▶ **본문**:
• • •

# 1. HTML 다루기 기초

- Web Scraping with Python(2판), 한빛미디어

In [1]:
from bs4 import BeautifulSoup

## 1.1 연결

In [2]:
from urllib.request import urlopen

html = urlopen('http://pythonscraping.com/pages/page1.html')
print(html.read())

b'<html>\n<head>\n<title>A Useful Page</title>\n</head>\n<body>\n<h1>An Interesting Title</h1>\n<div>\nLorem ipsum dolor sit amet, consectetur adipisicing elit, sed do eiusmod tempor incididunt ut labore et dolore magna aliqua. Ut enim ad minim veniam, quis nostrud exercitation ullamco laboris nisi ut aliquip ex ea commodo consequat. Duis aute irure dolor in reprehenderit in voluptate velit esse cillum dolore eu fugiat nulla pariatur. Excepteur sint occaecat cupidatat non proident, sunt in culpa qui officia deserunt mollit anim id est laborum.\n</div>\n</body>\n</html>\n'


## http://pythonscraping.com/pages/page1.html

![urlopen](../images/web_scraping_p25.png)

* 오른쪽 마우스버턴, 페이지소스보기 (Cntr+U)
* F12

### python library
- https://docs.python.org/3/library/
- urllib 라이브러리 request 모듈 urlopen 함수

### anaconda 설치 폴더
- Lib 폴더: 기본 library => urllib
- pkgs 폴더: 기타 외부 package 설치

## 1.2 BeautifulSoup 소개

### http://www.crummy.com/software/BeautifulSoup/bs4

- parser
    - html
    - lxml : html 구조 오류 처리
    - html5lib
    
### Beautifulsoup 모듈 설치

- pip install beautifulsoup4

![bs설치](../images/그림15-1-2_p507.png)

• • •

▶ **데이터 발췌**:
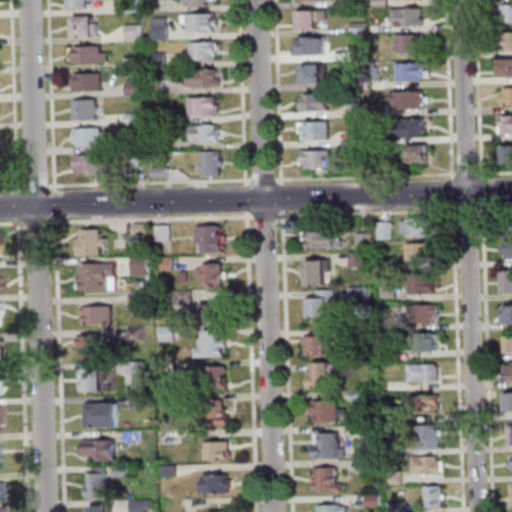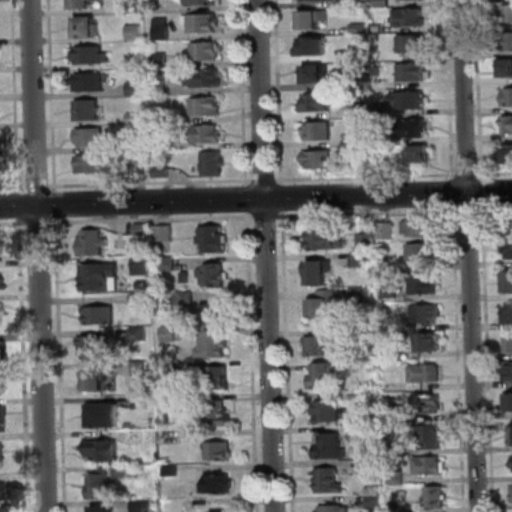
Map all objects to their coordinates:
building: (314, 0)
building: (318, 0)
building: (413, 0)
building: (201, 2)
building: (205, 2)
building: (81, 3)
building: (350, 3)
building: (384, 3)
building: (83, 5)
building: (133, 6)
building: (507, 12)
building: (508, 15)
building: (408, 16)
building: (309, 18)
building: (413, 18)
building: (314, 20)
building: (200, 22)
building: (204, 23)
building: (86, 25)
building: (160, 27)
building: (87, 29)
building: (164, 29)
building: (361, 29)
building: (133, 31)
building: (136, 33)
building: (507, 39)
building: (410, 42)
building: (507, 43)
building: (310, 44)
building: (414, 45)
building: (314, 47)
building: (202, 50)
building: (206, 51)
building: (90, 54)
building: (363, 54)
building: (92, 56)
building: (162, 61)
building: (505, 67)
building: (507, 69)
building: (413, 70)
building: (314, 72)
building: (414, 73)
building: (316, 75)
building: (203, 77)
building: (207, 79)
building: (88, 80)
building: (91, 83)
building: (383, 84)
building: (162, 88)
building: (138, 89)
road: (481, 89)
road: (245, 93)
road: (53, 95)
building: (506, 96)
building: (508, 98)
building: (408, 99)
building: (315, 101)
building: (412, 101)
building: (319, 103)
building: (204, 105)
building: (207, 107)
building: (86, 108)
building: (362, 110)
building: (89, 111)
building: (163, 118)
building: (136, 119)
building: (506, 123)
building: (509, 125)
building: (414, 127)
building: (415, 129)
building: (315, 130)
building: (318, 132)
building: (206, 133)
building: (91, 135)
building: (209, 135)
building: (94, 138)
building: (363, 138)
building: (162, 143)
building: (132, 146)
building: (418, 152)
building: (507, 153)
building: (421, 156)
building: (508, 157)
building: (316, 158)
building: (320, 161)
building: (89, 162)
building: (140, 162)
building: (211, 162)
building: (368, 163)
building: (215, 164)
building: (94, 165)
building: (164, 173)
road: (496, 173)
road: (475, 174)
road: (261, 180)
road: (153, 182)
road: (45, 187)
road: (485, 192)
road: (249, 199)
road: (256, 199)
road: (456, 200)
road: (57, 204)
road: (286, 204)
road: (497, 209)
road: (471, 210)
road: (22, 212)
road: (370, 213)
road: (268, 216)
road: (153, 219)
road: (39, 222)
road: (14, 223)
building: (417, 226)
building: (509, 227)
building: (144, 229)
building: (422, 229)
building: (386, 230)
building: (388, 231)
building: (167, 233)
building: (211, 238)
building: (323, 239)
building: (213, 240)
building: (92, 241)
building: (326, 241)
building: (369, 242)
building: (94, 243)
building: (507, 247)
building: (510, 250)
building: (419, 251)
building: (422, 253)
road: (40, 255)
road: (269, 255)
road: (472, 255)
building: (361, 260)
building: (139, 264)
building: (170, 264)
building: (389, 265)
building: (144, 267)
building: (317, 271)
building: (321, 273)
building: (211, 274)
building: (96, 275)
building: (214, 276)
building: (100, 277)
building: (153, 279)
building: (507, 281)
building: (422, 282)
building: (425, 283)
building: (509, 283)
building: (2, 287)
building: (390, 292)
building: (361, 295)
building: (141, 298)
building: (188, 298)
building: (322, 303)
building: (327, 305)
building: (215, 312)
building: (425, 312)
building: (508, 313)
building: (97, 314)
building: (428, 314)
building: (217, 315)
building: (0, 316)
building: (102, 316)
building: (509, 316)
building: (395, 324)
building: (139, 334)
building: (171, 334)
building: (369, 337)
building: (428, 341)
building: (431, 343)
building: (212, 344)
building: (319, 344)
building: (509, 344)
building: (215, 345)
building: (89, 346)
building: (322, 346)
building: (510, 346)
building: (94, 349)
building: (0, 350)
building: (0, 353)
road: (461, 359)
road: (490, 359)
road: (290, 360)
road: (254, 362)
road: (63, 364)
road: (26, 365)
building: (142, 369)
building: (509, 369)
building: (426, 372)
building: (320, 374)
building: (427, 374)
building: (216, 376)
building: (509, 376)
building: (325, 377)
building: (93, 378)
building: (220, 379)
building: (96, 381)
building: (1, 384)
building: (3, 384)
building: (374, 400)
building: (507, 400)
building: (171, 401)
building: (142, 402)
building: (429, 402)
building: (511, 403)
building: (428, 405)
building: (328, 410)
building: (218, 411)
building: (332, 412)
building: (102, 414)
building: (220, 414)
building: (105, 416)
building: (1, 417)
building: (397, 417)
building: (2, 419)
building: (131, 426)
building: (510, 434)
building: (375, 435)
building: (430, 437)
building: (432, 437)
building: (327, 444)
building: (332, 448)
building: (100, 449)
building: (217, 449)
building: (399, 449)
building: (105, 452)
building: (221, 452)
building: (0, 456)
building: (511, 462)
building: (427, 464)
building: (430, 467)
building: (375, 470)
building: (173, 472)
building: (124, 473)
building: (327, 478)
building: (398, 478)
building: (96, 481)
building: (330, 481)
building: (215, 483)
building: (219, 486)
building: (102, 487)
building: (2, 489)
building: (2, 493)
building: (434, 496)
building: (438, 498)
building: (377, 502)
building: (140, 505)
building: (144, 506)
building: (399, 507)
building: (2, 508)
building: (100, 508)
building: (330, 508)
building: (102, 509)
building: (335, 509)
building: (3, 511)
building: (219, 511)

• • •

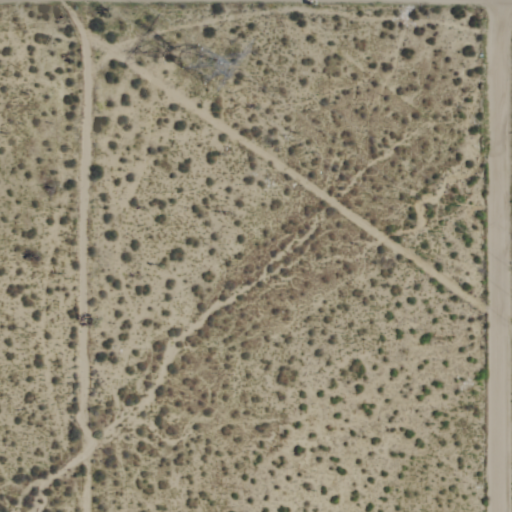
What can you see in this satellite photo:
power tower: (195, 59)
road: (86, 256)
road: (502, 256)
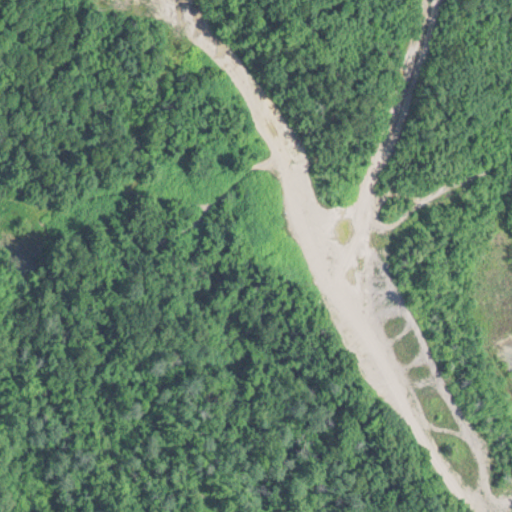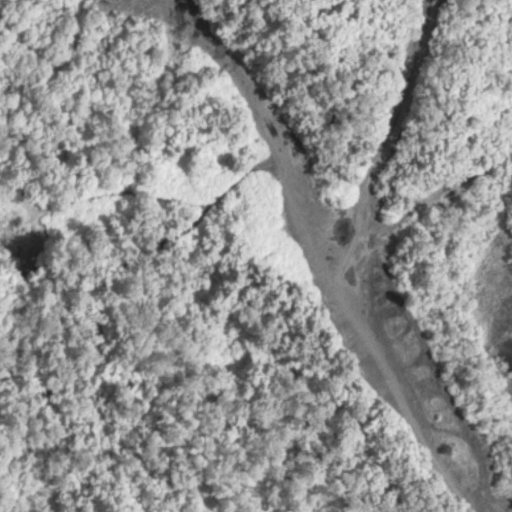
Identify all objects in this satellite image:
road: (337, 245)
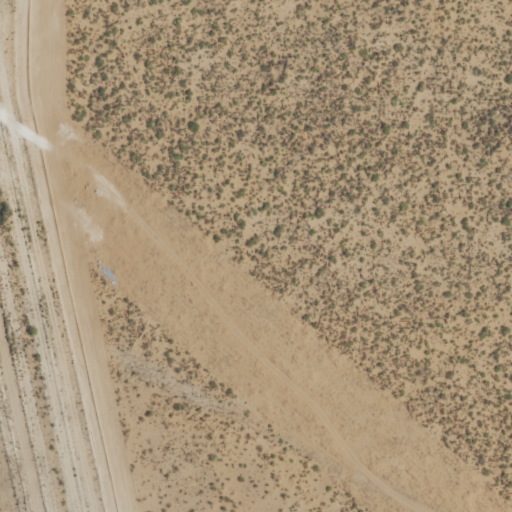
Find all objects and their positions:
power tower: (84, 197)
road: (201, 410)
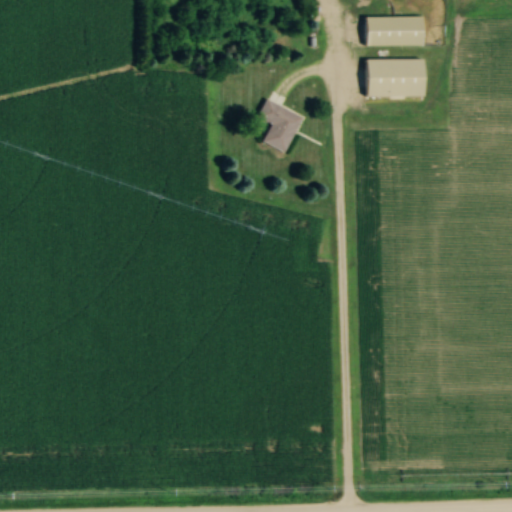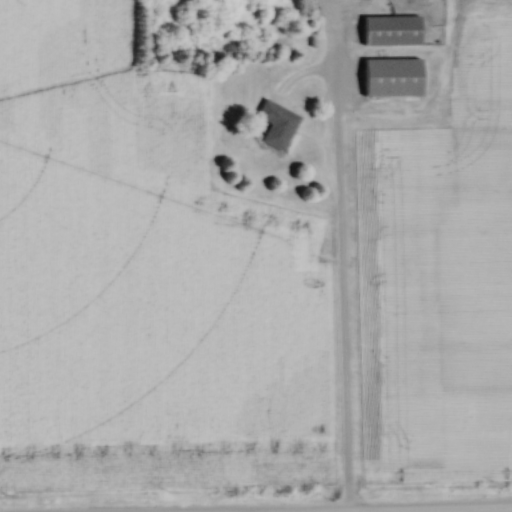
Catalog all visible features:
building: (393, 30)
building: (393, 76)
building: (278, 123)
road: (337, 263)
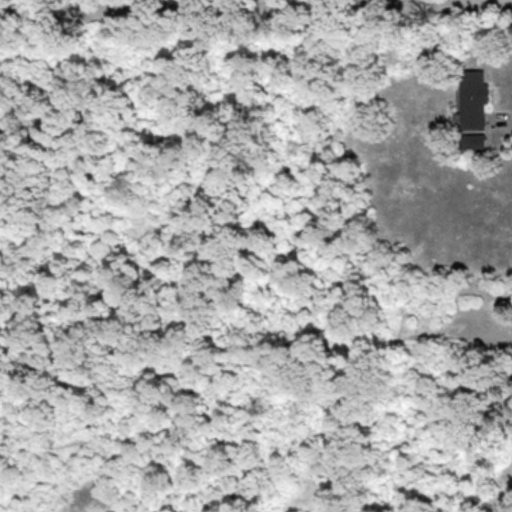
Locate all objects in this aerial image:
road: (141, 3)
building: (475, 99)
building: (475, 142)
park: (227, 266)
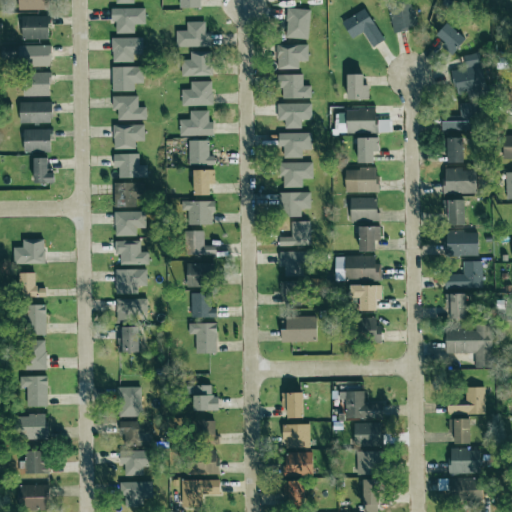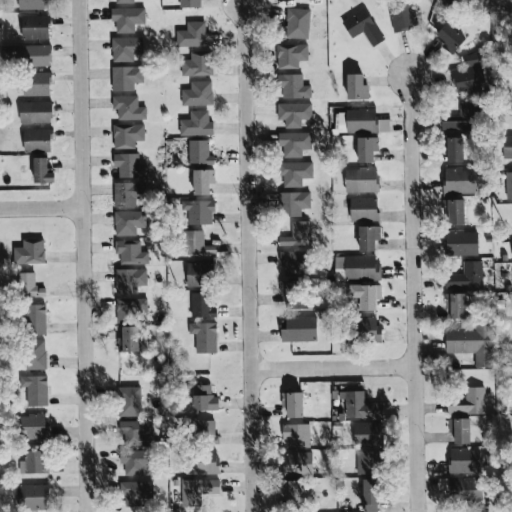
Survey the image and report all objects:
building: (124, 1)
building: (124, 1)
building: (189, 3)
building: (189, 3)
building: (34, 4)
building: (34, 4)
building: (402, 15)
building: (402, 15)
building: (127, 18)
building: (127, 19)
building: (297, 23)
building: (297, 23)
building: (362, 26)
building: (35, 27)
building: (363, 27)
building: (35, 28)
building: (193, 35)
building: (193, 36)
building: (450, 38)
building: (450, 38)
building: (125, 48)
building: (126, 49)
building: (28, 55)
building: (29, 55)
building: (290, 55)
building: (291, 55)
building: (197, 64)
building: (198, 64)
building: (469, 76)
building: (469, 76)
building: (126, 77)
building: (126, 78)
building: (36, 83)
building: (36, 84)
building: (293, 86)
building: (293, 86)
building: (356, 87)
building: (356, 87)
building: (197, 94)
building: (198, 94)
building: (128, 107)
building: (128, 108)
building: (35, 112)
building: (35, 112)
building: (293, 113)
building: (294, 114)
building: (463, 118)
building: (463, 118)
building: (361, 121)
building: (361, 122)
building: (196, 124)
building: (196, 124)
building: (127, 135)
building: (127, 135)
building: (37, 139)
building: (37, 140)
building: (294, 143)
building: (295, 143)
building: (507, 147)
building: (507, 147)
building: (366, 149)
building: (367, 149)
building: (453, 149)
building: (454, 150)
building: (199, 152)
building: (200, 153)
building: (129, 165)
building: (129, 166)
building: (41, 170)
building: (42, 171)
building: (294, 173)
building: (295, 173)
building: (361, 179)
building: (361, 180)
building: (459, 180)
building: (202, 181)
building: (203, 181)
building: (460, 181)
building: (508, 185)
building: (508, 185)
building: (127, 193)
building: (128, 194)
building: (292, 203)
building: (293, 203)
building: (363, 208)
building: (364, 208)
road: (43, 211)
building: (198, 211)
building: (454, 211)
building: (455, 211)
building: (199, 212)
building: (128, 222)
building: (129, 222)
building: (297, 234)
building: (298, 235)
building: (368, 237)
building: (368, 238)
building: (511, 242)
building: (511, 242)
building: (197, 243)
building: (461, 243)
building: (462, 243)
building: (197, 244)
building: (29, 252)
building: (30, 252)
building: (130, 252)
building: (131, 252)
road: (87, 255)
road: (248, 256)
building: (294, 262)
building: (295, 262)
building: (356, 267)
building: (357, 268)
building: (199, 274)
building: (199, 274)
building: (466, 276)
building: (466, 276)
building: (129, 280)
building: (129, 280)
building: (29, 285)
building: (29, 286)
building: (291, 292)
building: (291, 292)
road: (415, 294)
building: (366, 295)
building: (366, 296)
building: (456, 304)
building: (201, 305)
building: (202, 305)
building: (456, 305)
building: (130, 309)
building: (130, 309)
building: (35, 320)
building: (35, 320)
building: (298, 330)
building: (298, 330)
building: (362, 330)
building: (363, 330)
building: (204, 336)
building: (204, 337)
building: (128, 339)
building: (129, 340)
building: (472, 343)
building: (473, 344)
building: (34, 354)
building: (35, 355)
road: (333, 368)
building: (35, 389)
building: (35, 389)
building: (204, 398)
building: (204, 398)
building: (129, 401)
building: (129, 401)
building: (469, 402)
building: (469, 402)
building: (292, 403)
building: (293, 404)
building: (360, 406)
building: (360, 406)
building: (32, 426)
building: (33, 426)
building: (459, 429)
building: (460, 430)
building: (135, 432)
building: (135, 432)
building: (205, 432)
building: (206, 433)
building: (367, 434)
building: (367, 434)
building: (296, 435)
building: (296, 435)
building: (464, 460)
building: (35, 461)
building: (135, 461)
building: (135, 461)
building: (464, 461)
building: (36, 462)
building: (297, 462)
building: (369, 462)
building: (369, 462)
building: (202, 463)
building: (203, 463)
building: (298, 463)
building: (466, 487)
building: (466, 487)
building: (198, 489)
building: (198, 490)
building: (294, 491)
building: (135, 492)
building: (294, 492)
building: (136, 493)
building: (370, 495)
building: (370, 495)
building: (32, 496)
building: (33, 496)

• • •

▶ **연습 과제 1**: HTML 기초 본문에서 BeautifulSoup의 parser로 나열된 것을 모두 적으세요.
▶ **연습 과제 2**: HTML 기초 본문을 마지막 줄 다음부터 이어서 써 나가세요.
이 기록들은 본문과 다른 출처에서 가져온 것입니다.

▶ **과제 결과 1**: html, lxml, html5lib

▶ **과제 결과 2**:
### Beautifulsoup 객체 생성
- Beautifulsoup(html.read(), 'html.parser')
    - html.read(): html text 읽음
    - html.parser: 구문분석기

- 기타 구문분석기
    - lxml: 형식을 정확히 지키지 않은 html 코드 분석 (pip3 install lxml)
    - html5lib: html 오류 수정, 구문분석

In [23]:
from urllib.request import urlopen
from bs4 import BeautifulSoup

html = urlopen('http://www.pythonscraping.com/pages/page1.html')
bs = BeautifulSoup(html.read(), 'html.parser')
#bs = BeautifulSoup(html, 'html.parser')
print(bs.title)
print(bs.h1)
print(bs.div)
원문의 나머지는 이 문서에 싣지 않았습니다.